According to analysis from different sources, Yandex source code does not contain user data, but it does contain over 1,900 factors for ranking search results and more.
The source code repository of the Yandex search engine and technology giant was leaked as a torrent, containing over 1,900 factors for ranking search results. The company, also called Russian Google, had the data leaked on Brached Forums, a hacker forum that surfaced as an alternative to the popular and now-seized Raidforums.
The incident should not come as a surprise, since Yandex or its products are often under cyber attack. In 2016, Hackread.com exclusively reported on how a dark web vendor was selling 6.3 million Yandex user account data.
In September 2021, the Russian search engine giant was hit by one of the largest DDoS attacks powered by 200,000 compromised IoT devices.
What was Leaked?
The leaker has shared a magnet link containing 44.7GB of files linked to Yandex git sources. The files were allegedly stolen from Yandex in July 2022. Apart from containing anti-spam guidelines, the code repositories are believed to have Yandex’s source code.
The leak revealed around 1,922 ranking factors the search engine uses in its search algorithm. The code was leaked as a torrent. Per the analysis posted by Twitter user Alex Buraks, the leaked data includes numerous ranking factors, including text relevancy, PageRank, content age, freshness, etc.
Moreover, several end-user behaviour factors, link-related factors, and host reliability exist. SEOs find some unusual ranking factors, such as the number of unique visitors, average domain ranking across queries, and percent of organic traffic.

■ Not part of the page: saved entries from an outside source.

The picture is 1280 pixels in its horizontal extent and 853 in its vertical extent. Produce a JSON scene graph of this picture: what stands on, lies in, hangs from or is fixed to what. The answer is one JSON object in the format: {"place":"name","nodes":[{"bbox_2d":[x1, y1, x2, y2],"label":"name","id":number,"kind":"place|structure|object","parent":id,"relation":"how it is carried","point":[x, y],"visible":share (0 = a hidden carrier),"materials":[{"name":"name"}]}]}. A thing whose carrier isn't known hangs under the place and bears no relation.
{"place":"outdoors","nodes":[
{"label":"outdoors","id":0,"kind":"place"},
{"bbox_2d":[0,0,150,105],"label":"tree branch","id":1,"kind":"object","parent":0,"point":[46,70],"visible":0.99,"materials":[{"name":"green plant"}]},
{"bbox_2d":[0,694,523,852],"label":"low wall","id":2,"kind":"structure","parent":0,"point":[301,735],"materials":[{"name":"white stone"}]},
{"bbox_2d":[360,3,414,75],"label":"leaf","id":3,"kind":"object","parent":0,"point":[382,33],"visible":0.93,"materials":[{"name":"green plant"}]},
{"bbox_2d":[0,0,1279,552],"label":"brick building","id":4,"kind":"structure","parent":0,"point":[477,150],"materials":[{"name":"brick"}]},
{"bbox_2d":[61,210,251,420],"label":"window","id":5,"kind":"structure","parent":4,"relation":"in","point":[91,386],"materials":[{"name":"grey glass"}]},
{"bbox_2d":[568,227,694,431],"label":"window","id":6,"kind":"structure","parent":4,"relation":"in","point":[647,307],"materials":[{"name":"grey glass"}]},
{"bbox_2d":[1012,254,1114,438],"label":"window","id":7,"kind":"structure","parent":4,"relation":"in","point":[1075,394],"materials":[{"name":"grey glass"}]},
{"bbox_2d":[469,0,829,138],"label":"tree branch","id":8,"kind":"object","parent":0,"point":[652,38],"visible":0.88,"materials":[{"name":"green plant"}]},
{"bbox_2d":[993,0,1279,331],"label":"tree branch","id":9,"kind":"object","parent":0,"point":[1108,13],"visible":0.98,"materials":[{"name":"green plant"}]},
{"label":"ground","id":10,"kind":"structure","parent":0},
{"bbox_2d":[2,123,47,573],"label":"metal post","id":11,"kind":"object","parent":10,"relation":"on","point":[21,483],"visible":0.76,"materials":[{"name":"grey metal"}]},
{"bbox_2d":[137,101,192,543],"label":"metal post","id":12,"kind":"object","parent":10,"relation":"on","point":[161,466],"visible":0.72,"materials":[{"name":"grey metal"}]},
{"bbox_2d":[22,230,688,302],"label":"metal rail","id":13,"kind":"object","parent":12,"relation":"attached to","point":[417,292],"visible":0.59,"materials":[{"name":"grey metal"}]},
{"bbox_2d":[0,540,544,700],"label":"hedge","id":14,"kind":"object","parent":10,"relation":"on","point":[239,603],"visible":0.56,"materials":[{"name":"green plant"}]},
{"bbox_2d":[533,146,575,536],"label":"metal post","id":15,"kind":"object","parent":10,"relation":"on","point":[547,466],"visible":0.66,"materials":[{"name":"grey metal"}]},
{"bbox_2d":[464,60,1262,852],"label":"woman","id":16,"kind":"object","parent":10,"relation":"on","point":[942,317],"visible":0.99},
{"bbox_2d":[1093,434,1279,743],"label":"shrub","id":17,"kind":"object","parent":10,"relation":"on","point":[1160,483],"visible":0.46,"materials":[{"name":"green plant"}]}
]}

You probably heard about Yandex, it’s the 4th biggest search engine by market share worldwide. Yesterday proprietary source code of Yandex was leaked.— Alex Buraks (@alex_buraks) January 27, 2023
The most interesting part for SEO community is: the list of all 1922 ranking factors used in the search algorithm
According to a data leaks investigator/researcher, Arseniy Shestakov, the leaked Yandex Git repository contained technical data and coding related to Yandex’s major products such as the following:
- Yandex Taxi
- Yandex Mail
- Yandex Maps
- Yandex Market
- AI assistant Alice
- Yandex Direct Ads service
- Workspaces service Yandex360
- Cloud storage service Yandex Disk
- Travel booking service Yandex Travel
- Payment processing service Yandex Pay
- Yandex Cloud, and internet analytics solution Yandex Metrika.

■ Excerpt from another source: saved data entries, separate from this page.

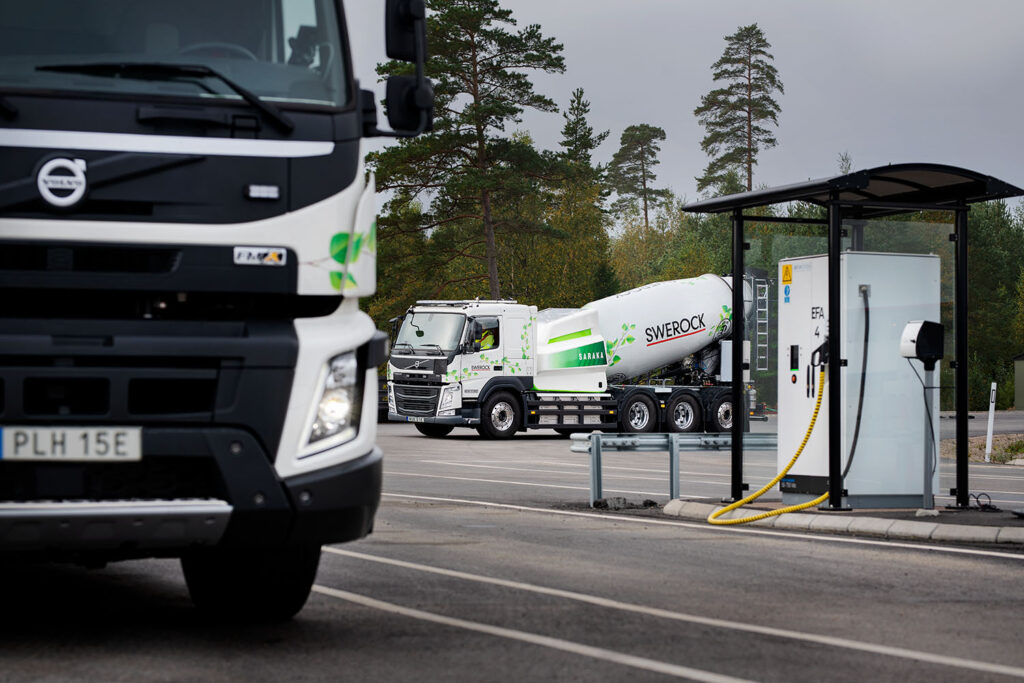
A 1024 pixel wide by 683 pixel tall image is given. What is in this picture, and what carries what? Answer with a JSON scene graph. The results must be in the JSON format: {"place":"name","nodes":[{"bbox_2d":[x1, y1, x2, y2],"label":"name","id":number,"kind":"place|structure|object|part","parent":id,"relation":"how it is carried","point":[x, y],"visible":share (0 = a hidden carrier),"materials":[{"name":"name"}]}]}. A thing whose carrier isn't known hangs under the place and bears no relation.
{"place":"outdoors","nodes":[
{"label":"outdoors","id":0,"kind":"place"},
{"bbox_2d":[0,416,1023,682],"label":"parking lot","id":1,"kind":"structure","parent":0,"point":[379,612],"materials":[{"name":"grey asphalt"}]},
{"bbox_2d":[0,0,421,614],"label":"truck","id":2,"kind":"object","parent":1,"relation":"on","point":[277,212],"visible":0.94,"materials":[{"name":"white metal"}]},
{"bbox_2d":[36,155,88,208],"label":"emblem","id":3,"kind":"object","parent":2,"relation":"attached to","point":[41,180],"visible":0.97,"materials":[{"name":"metal"}]},
{"bbox_2d":[0,426,142,461],"label":"license plate","id":4,"kind":"object","parent":2,"relation":"attached to","point":[11,435],"visible":0.96,"materials":[{"name":"white metal"}]},
{"label":"bumper","id":5,"kind":"part","parent":2,"relation":"part of","materials":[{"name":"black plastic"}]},
{"bbox_2d":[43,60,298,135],"label":"windshield wiper","id":6,"kind":"object","parent":2,"relation":"attached to","point":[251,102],"visible":0.93,"materials":[{"name":"black"}]},
{"label":"tire","id":7,"kind":"part","parent":2,"relation":"part of","materials":[{"name":"black rubber"}]},
{"bbox_2d":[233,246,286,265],"label":"badge","id":8,"kind":"object","parent":2,"relation":"attached to","point":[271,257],"visible":0.96,"materials":[{"name":"metal"}]},
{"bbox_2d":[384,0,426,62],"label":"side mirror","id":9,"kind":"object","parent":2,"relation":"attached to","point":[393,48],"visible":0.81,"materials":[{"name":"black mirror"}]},
{"bbox_2d":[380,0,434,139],"label":"side mirror","id":10,"kind":"object","parent":2,"relation":"attached to","point":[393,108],"visible":0.91,"materials":[{"name":"black plastic"}]},
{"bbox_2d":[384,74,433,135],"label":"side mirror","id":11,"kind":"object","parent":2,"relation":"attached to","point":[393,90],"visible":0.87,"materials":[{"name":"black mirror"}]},
{"bbox_2d":[387,271,759,440],"label":"concrete mixer truck","id":12,"kind":"object","parent":1,"relation":"on","point":[698,289],"visible":0.83,"materials":[{"name":"white metal"}]},
{"label":"license plate","id":13,"kind":"part","parent":12,"relation":"part of","materials":[{"name":"white metal"}]},
{"bbox_2d":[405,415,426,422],"label":"license plate","id":14,"kind":"object","parent":12,"relation":"attached to","point":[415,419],"visible":0.68,"materials":[{"name":"white metal"}]},
{"label":"grille","id":15,"kind":"part","parent":12,"relation":"part of","materials":[{"name":"metal"}]},
{"bbox_2d":[475,326,495,351],"label":"person","id":16,"kind":"object","parent":12,"relation":"in","point":[487,333],"visible":0.52},
{"label":"wheel","id":17,"kind":"part","parent":12,"relation":"part of","materials":[{"name":"black rubber"}]},
{"label":"wheel","id":18,"kind":"part","parent":12,"relation":"part of","materials":[{"name":"black rubber"}]},
{"label":"wheel","id":19,"kind":"part","parent":12,"relation":"part of","materials":[{"name":"black rubber"}]},
{"label":"wheel","id":20,"kind":"part","parent":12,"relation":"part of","materials":[{"name":"black rubber"}]},
{"bbox_2d":[755,275,770,374],"label":"ladder","id":21,"kind":"object","parent":12,"relation":"attached to","point":[760,297],"visible":0.76,"materials":[{"name":"metal"}]},
{"bbox_2d":[591,496,658,510],"label":"rubble","id":22,"kind":"object","parent":1,"relation":"on","point":[652,502],"visible":0.95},
{"bbox_2d":[571,431,774,506],"label":"guardrail","id":23,"kind":"object","parent":1,"relation":"on","point":[672,439],"visible":0.57,"materials":[{"name":"grey metal"}]},
{"bbox_2d":[658,495,1022,547],"label":"traffic island","id":24,"kind":"object","parent":1,"relation":"on","point":[914,530],"visible":0.63,"materials":[{"name":"grey concrete"}]},
{"bbox_2d":[682,163,1023,513],"label":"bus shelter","id":25,"kind":"object","parent":24,"relation":"on","point":[834,470],"visible":0.92,"materials":[{"name":"black metal"}]},
{"bbox_2d":[776,250,942,508],"label":"charging station","id":26,"kind":"object","parent":24,"relation":"on","point":[824,257],"visible":0.81,"materials":[{"name":"metal"}]},
{"bbox_2d":[706,363,830,522],"label":"charging cable","id":27,"kind":"object","parent":26,"relation":"attached to","point":[710,520],"visible":0.94,"materials":[{"name":"yellow rubber"}]},
{"bbox_2d":[781,263,792,283],"label":"yellow sticker","id":28,"kind":"object","parent":26,"relation":"attached to","point":[786,271],"visible":0.96,"materials":[{"name":"yellow"}]},
{"bbox_2d":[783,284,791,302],"label":"blue sticker","id":29,"kind":"object","parent":26,"relation":"attached to","point":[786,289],"visible":0.96,"materials":[{"name":"blue"}]},
{"bbox_2d":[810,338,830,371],"label":"charging connector","id":30,"kind":"object","parent":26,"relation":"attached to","point":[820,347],"visible":0.76,"materials":[{"name":"black plastic"}]},
{"bbox_2d":[843,285,870,486],"label":"charging cable","id":31,"kind":"object","parent":26,"relation":"attached to","point":[864,361],"visible":0.93,"materials":[{"name":"black plastic"}]},
{"bbox_2d":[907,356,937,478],"label":"cable","id":32,"kind":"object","parent":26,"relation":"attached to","point":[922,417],"visible":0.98,"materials":[{"name":"black rubber"}]},
{"bbox_2d":[921,363,935,509],"label":"metal post","id":33,"kind":"object","parent":24,"relation":"on","point":[928,393],"visible":0.84,"materials":[{"name":"grey metal"}]},
{"bbox_2d":[899,320,944,366],"label":"charging station","id":34,"kind":"object","parent":33,"relation":"on","point":[922,345],"visible":0.98,"materials":[{"name":"black plastic"}]},
{"bbox_2d":[967,492,996,511],"label":"cable","id":35,"kind":"object","parent":24,"relation":"on","point":[986,506],"visible":0.93,"materials":[{"name":"black plastic"}]},
{"bbox_2d":[323,0,1023,216],"label":"sky","id":36,"kind":"structure","parent":0,"point":[602,88],"materials":[{"name":"grey"}]},
{"bbox_2d":[940,410,1023,439],"label":"road","id":37,"kind":"structure","parent":0,"point":[1006,417],"materials":[{"name":"grey asphalt"}]},
{"bbox_2d":[1013,354,1023,409],"label":"shed","id":38,"kind":"structure","parent":0,"point":[1020,395],"materials":[{"name":"green"}]},
{"label":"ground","id":39,"kind":"structure","parent":0},
{"bbox_2d":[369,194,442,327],"label":"tree","id":40,"kind":"object","parent":39,"relation":"on","point":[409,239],"visible":0.31,"materials":[{"name":"green plant"}]},
{"bbox_2d":[365,0,573,302],"label":"pine tree","id":41,"kind":"object","parent":39,"relation":"on","point":[483,126],"visible":0.92,"materials":[{"name":"green plant"}]},
{"bbox_2d":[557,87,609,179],"label":"pine tree","id":42,"kind":"object","parent":39,"relation":"on","point":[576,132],"visible":0.33,"materials":[{"name":"plant"}]},
{"bbox_2d":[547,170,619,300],"label":"tree","id":43,"kind":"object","parent":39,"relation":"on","point":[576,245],"visible":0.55,"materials":[{"name":"green plant"}]},
{"bbox_2d":[604,123,670,236],"label":"pine tree","id":44,"kind":"object","parent":39,"relation":"on","point":[644,176],"visible":0.9,"materials":[{"name":"green plant"}]},
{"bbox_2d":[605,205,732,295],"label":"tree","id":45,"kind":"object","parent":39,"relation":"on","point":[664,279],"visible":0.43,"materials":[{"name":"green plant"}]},
{"bbox_2d":[695,24,782,198],"label":"pine tree","id":46,"kind":"object","parent":39,"relation":"on","point":[718,134],"visible":0.79,"materials":[{"name":"green plant"}]},
{"bbox_2d":[940,432,1023,464],"label":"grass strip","id":47,"kind":"object","parent":39,"relation":"on","point":[972,456],"visible":0.46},
{"bbox_2d":[984,381,996,461],"label":"white post","id":48,"kind":"object","parent":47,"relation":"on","point":[990,407],"visible":0.95,"materials":[{"name":"white plastic"}]},
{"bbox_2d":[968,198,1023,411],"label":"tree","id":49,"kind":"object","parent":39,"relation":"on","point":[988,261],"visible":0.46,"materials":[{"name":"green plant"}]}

Shestakov further noted some API keys, which most likely have been used to test deployment.
Yandex Denies Hacking Attempt
Yandex claims that it is aware of the leak and has already initiated an investigation to check how source code ‘fragments’ were exposed to the public. It is worth noting that the leak doesn’t include user or employee personal data.
However, considering the significance of Yandex in Russia’s IT infrastructure and leaked data, it could be assumed that the attack was motivated by the country’s invasion of Ukraine. So, pro-Ukraine hackers could be involved.
In its official statement, Yandex clarified that the company wasn’t hacked and a former employee could be involved in leaking its source code in the public domain. Russia’s leading IT firm noted that the leaked archive includes code fragments that are part of an internal repository, the data of which is different from what is used in the latest version of the repository.
“Yandex was not hacked. Our security service found code fragments from an internal repository in the public domain, but the content differs from the current version of the repository used in Yandex services,” the company’s statement read.
Nevertheless, source code leaks are dangerous for posing serious security issues to organizations since threat actors can observe the company’s intellectual property and system data. Leaking of source code would help attackers create targeted security exploits.